The Story of Football in Victoria: Part 6

The birth of the Victorian Soccer Federation

Divisions remained and the Victorian State League clubs sent a group led by Theo Marmaras of South Melbourne Hellas on a fact-finding mission to the other states. Though there was considerable division in Victoria, Marmaras’s group led the drive to join the new Australian Soccer Federation when it was set up in November 1961. For the next several months there was a popularity contest in Victoria between the Federation and the Association, with the former coming out on top after its games at Olympic Park attracted much bigger crowds than VASFA’s at the Melbourne Showgrounds. Eventually, after the matter was taken to court and the judge encouraged the two contending parties to settle their differences, this is what happened and the Victorian Soccer Federation succeeded the VASFA in February 1962. The new season began in March with a record 202 football teams taking part in Melbourne competition—108 seniors and 96 juniors. South Melbourne Hellas would win the first championship under the VSF banner, just two years after Hellenic, Yarra Park and South Melbourne United amalgamated to form the club in 1960.

The VSF Board
The VSF board at a meeting in Soccer House, Fitzroy Street, St Kilda. Photo: Les Shorrock collection, Deakin University Library.

JUST claimed their second championship in 1963, with a young Rale Rasic, Frank Micic, Billy Rice and Tommy Stankovic forming the backbone of the team which would claim the league-cup double, with a thrilling 4-2 win over Polonia, sighted by Micic as the greatest club match ever played in Victoria. The take-over over by the Victorian Soccer Federation did not solve all the problems of Victorian or Australian soccer. In 1963 FIFA refused to readmit Australia until fines of £48,000 were paid.

The structure set up in those years reflected the importance of the clubs and the states, and its relatively small franchise encouraged horse trading and personality politics. But the focus and the costs of the game were to shift in the next decade to the national level as Australia began to try to qualify for the World Cup and soccer instituted the first national league of any of the codes of football in 1977. After unsuccessful campaigns in 1965 and 1969, Australia finally reached the World Cup for the first time in West Germany in 1974, when Rale Rasic, former coach of Footscray JUST, led a squad which included several Victorian players—Jack Reilly, Jimmy Rooney, Peter Ollerton, Jimmy Mackay, Jim Milisavljevic and Branko Buljevic.

Victorian clubs over the years have done very well in inter-club national competitions. In 1960 JUST won the first national Ampol Cup in a round robin with teams from Queensland, New South Wales and South Australia. Slavia, George Cross and Melbourne Hungaria won the Australia Cup in 1963, 1964 and 1967 respectively. In 1971 Croatia Melbourne won an interstate Ampol Cup against New South Wales opposition and South Melbourne Hellas beat St George from Sydney in an unofficial interstate decider in 1976.

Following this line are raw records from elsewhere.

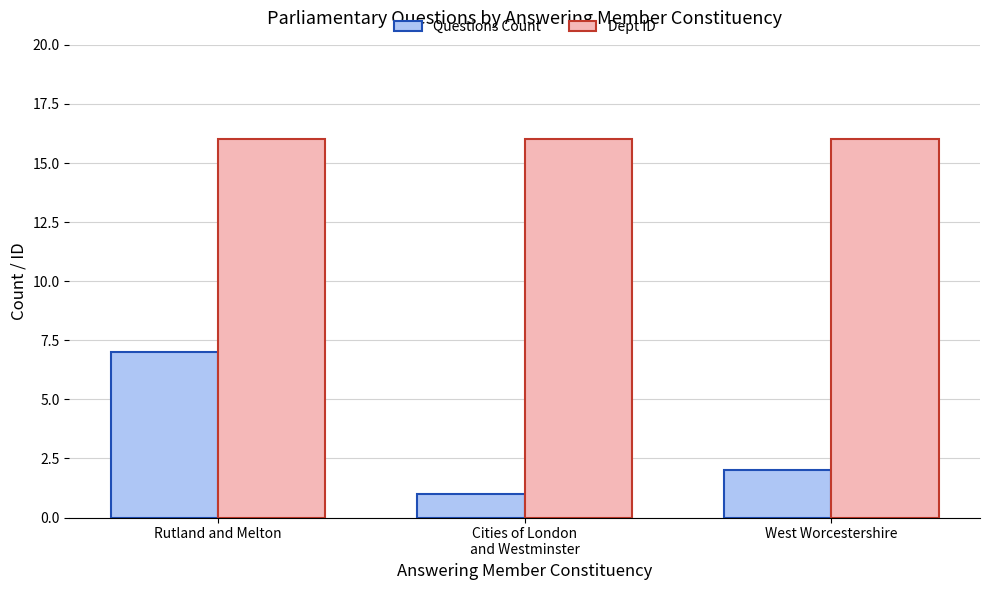

What is the total value across all series at West Worcestershire?

18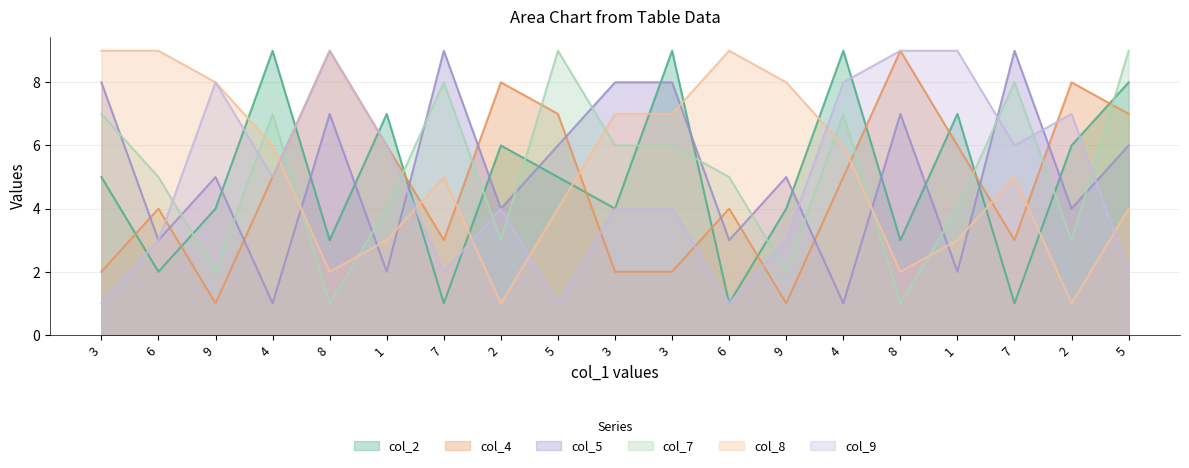

How many interior local peaks does the col_9 series have?

4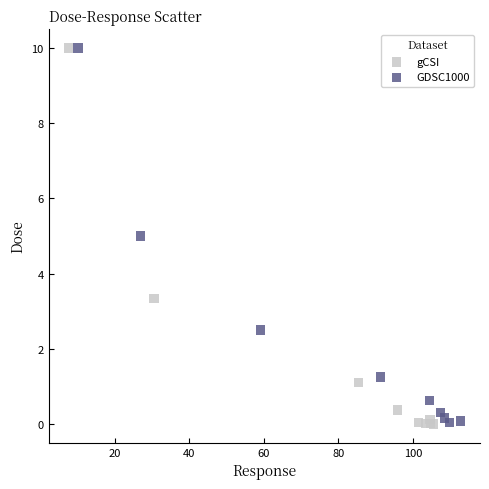

What are all the series names shown in the legend?

gCSI, GDSC1000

Melbourne Hungaria 1967 Australia Cup Winners
Melbourne Hungaria after their win over APIA 4-3 in the Australia Cup in 1967. The final was played at Olympic Park in front of over 12,000 fans. Photo :Uwe Kuessner, which originally appeared in the November 2 1967 issue of Soccer News.

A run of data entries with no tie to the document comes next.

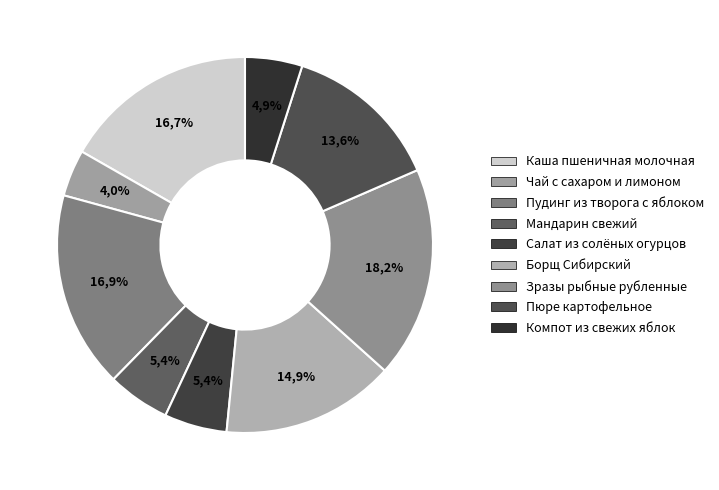

Is it true that Зразы рыбные рубленные is 7% of the pie?

False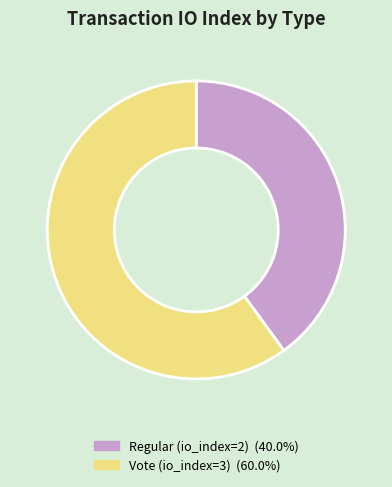

Is there any slice that represents more than half of the pie?

Yes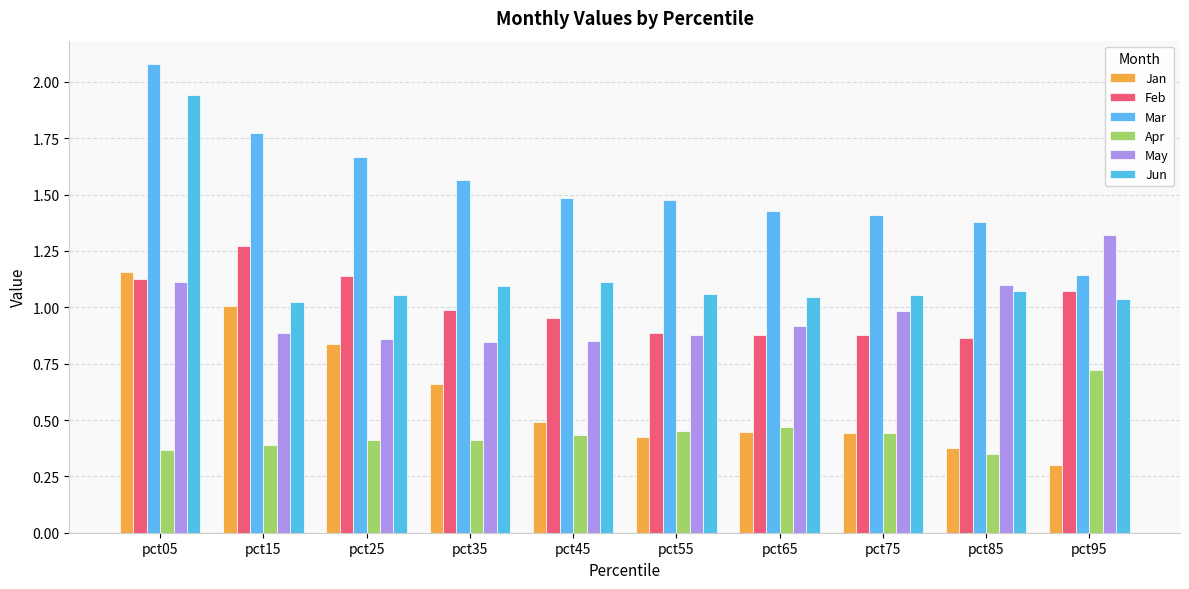

List the labels in order of Apr value, smallest first.

pct85, pct05, pct15, pct25, pct35, pct45, pct75, pct55, pct65, pct95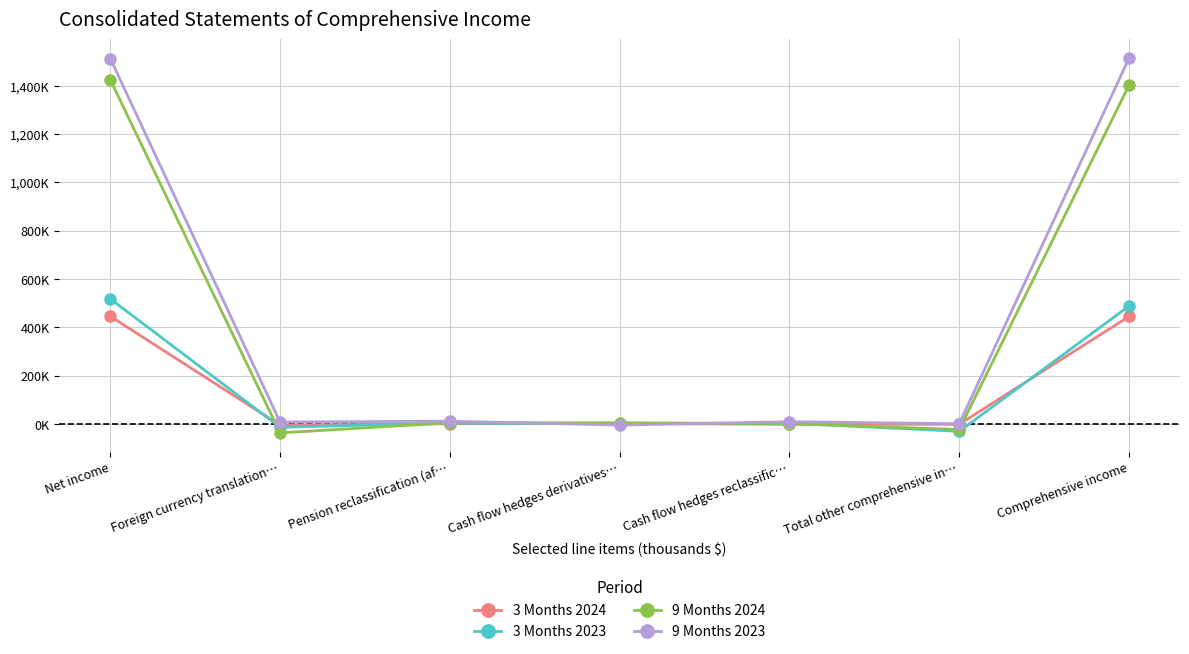

Reading left to right, extract all data points from this chart.

3 Months 2024: 446.3	-4.2	1.9	2.4	-0.6	-0.5	445.8
3 Months 2023: 518.6	-12.5	3.9	1.6	4.0	-29.6	489.0
9 Months 2024: 1424.6	-36.1	5.8	5.9	2.1	-22.0	1402.6
9 Months 2023: 1512.7	8.9	12.2	-3.6	10.2	1.7	1514.4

In 1964 relations between Association football and the Australian Rules game were improved, if only briefly, by a challenge match between Slavia, winner of the Dockerty Cup that year, and a team of footy players including Jack Dyer, Ron Barassi, Ted Whitten, Kevin Murray, Des Tuddenham and Gordon Collis. The Slavia team had goalkeeper Ray Barotajs, Peter Aldis, John Auchie and Hammy McMeechan. Expecting to steamroller the Slavia boys, the footy players were taught a lesson in an eight-nil drubbing. Considerable sums were raised for charity and a little respect was gained for the skills and technique of the round-ball players.

From the 1960s to the 1980s there was increasing concern about off-field violence associated with the game. This was not just an Australian phenomenon and indeed levels of spectator misbehaviour in this country were lower than overseas. Much of the media focus was on supposed ‘political’ differences imported by European migrants, but in many cases incidents had local and contingent origins. Several clubs were suspended for failure to control their players and spectators, including Geelong and George Cross, but the expulsion of Croatia in 1972, after an incident in a State League match against Hakoah, had a salutary effect.

On the pitch, the battle for supremacy was largely won by South Melbourne Hellas, who followed their maiden win in 1962 with a hat-trick of championships between 1964 and 1966. Another three would follow in 1972, 1974 and 1976, making it seven wins in fifteen seasons and ensuring they assumed the mantle from Juventus as the power club in Victorian football. JUST followed up their league-cup double in 1963 with wins as Footscray JUST in 1969, 1971 and 1973. Other clubs to have claimed league honours included Melbourne Hungaria (1967), Croatia (1968), Juventus (1970) and Fitzroy United Alexander (1975).